Un modelo de impunidad
El desprecio abierto de los Clinton hacia la autoridad del Congreso no es un fenómeno aislado. Es el resultado de décadas en las que las consecuencias legales para el establecimiento político se han erosionado. Un claro ejemplo es lo sucedido durante la investigación sobre el servidor de correo electrónico privado de Hillary Clinton. El entonces director del FBI, James Comey, redactó una declaración exonerándola antes incluso de interrogar a testigos clave, incluida ella misma. Esta predeterminación corrompió desde el principio el proceso investigativo, sustituyendo una verdadera indagación por una conclusión escenificada. Cuando las instituciones encargadas de hacer cumplir la ley otorgan perdones anticipados a los poderosos, se establece un precedente para futuras impunidades. La actual estrategia legal de los Clinton—agresiva, despectiva y confiada en su éxito—se basa en esta premisa. Saben que los mecanismos de rendición de cuentas suelen paralizarse cuando se dirigen hacia las altas esferas del poder, reduciendo las consecuencias legales serias a mero teatro político.
Un coro de silencio y las víctimas olvidadas
No son solo los Clintons quienes guardan silencio. La frustrante falta de testimonios claros por parte de múltiples asociados destacados de Epstein forma un coro obstructivo que ahoga las voces de las víctimas. El nombre de Bill Clinton aparece repetidamente en los archivos relacionados con Epstein; sin embargo, él se niega a responder preguntas bajo juramento. Este comportamiento no corresponde al deseo genuino de ayudar en una investigación o limpiar su nombre; más bien refleja la postura privilegiada utilizada para evitar escrutinio. Su carta al presidente Comer afirma que están defendiendo los principios del país; sin embargo, esos principios exigen transparencia, especialmente ante acusaciones graves como el tráfico sexual y abuso. Al presentar una citación legal como persecución personal, intentan desviar la atención del asunto central: ¿qué sabían sobre la empresa criminal de Jeffrey Epstein y cuándo lo supieron? Cada día que pasa sin testimonio es otro día en que permanece oculta toda la red de encubridores y otro día en que se niega justicia a quienes sufrieron.
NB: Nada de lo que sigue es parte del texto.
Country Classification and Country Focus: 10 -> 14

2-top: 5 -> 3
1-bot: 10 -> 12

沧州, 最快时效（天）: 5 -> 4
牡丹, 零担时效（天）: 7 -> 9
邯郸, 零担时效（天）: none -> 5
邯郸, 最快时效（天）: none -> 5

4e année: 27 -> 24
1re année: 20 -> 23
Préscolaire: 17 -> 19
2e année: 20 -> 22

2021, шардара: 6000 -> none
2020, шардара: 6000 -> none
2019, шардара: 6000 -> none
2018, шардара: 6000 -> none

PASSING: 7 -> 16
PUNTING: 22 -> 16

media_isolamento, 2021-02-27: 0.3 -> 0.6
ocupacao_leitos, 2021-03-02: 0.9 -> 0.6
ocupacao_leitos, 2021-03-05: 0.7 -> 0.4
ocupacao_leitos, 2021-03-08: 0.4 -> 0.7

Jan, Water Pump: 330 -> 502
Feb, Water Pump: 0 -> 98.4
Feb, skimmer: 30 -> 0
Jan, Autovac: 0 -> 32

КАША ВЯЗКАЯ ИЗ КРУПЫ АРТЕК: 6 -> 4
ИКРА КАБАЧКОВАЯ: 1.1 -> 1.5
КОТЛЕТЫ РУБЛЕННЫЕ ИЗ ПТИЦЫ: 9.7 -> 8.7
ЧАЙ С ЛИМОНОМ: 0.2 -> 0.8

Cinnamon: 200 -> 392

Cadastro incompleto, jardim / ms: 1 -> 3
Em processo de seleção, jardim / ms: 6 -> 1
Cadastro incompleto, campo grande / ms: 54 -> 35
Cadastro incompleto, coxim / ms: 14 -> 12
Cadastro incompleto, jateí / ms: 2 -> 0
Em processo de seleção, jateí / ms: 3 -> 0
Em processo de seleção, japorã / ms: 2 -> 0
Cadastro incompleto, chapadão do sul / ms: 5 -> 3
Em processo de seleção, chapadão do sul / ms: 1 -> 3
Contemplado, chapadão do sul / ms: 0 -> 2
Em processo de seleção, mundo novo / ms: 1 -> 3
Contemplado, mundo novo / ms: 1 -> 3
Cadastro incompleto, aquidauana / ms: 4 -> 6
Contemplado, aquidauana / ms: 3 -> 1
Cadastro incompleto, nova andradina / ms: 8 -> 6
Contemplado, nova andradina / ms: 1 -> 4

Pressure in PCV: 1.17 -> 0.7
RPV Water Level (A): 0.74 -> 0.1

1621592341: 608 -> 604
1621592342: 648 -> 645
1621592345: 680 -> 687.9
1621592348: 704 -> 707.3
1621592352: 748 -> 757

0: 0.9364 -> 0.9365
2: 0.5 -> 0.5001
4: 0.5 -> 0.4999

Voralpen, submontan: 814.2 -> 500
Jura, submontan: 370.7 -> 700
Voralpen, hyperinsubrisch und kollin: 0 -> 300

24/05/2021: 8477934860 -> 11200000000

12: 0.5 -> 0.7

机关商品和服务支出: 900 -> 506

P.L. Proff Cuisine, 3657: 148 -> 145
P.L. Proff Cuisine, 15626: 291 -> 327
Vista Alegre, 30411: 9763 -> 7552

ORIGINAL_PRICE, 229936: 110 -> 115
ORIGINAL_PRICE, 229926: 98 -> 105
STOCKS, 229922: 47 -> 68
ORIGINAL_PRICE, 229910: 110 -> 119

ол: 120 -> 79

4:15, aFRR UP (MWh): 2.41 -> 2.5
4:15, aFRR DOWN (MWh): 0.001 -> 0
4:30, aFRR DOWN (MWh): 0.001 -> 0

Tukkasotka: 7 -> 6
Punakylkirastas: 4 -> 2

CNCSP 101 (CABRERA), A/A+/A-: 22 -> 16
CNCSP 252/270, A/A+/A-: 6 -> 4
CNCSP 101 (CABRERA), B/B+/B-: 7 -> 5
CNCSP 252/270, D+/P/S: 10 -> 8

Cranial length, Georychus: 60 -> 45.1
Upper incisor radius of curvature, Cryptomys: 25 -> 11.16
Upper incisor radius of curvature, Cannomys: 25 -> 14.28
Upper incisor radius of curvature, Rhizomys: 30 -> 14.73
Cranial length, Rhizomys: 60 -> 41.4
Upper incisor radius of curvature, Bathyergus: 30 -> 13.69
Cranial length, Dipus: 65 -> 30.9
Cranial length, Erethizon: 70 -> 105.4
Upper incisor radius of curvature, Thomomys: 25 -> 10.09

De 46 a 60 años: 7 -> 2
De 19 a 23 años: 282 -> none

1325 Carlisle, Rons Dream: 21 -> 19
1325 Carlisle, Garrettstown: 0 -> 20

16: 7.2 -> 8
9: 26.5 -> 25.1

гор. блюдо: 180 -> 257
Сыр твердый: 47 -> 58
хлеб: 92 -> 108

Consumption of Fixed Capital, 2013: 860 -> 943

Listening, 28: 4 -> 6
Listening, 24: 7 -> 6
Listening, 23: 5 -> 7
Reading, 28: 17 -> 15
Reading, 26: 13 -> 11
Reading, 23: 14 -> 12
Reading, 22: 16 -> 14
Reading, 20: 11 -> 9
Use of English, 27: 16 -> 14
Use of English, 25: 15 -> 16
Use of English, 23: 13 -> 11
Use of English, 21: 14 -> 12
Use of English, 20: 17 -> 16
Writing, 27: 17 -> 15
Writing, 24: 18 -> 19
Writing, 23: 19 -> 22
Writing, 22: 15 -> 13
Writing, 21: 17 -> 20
La población estadounidense observa cómo un sistema roto deja mucho que desear. Aunque pueden presentarse cargos por desacato al Congreso, ¿realmente perseguirá el Departamento de Justicia estos casos? La historia sugiere que es poco probable. Los poderosos navegan un paisaje donde las citaciones son negociables, el testimonio opcional y la ley parece más una sugerencia que un mandato. Hasta que este sistema dual sea desmontado—donde una clase es investigada con exoneración predeterminada mientras otra desafía citaciones sin consecuencias—la confianza pública seguirá erosionándose. La búsqueda de verdad en el caso Epstein exige que todos los involucrados, independientemente de su estatus, sean compelidos a proporcionar respuestas. La continua negativa a participar por parte de figuras como los Clintons no solo genera sospechas; perpetúa un silencio cómplice que protege a depredadores y castiga a los indefensos.